Look through the records below for the line with "9: (557, 451)". Return that line and each one after it up to and including the line with "20: (619, 441)", exactly.

☆ ☆ ☆

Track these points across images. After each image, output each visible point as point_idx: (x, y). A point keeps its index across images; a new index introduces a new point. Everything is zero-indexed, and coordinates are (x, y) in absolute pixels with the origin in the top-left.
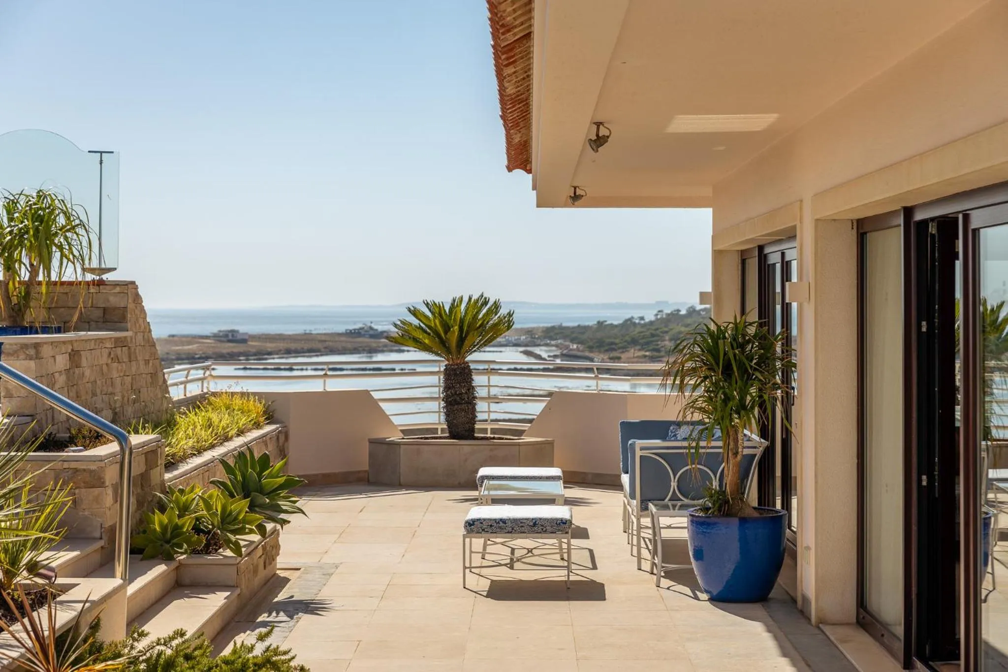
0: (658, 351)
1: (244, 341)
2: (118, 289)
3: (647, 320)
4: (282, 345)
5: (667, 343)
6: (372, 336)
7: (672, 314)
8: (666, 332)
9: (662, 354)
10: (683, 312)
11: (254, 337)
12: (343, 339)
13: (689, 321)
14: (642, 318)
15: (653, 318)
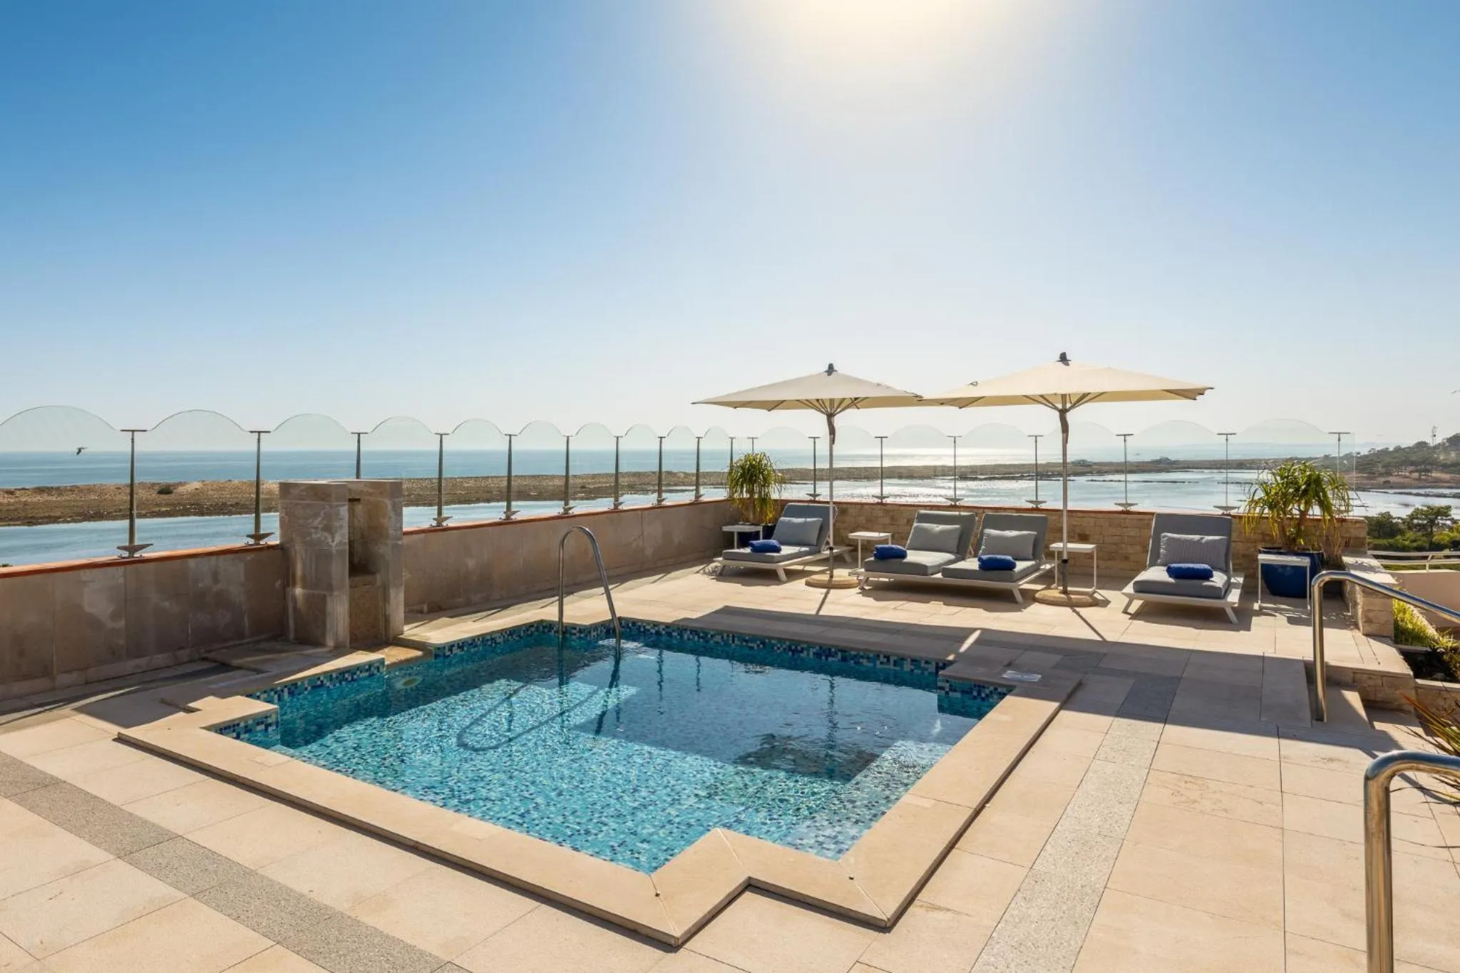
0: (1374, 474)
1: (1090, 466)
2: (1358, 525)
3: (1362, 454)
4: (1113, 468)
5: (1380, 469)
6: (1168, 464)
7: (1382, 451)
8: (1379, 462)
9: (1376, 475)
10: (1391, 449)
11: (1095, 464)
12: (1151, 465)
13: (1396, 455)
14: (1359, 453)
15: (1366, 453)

☆ ☆ ☆

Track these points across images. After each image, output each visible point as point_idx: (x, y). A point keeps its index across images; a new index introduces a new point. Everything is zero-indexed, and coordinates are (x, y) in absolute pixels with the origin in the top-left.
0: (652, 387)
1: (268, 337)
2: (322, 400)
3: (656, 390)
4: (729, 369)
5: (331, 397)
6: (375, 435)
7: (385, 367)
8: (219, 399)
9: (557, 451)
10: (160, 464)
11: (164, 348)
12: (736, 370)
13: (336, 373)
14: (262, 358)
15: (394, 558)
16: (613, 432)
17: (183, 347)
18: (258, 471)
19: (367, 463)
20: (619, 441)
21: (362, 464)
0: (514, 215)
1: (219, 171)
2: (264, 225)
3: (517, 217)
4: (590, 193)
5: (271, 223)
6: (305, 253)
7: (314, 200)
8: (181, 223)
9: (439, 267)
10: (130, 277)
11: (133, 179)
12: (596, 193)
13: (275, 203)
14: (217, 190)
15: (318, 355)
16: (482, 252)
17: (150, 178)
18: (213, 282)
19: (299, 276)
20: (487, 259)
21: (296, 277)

☆ ☆ ☆

_RESULT BELOW:_
9: (557, 451)
10: (160, 464)
11: (164, 348)
12: (736, 370)
13: (336, 373)
14: (262, 358)
15: (394, 558)
16: (613, 432)
17: (183, 347)
18: (258, 471)
19: (367, 463)
20: (619, 441)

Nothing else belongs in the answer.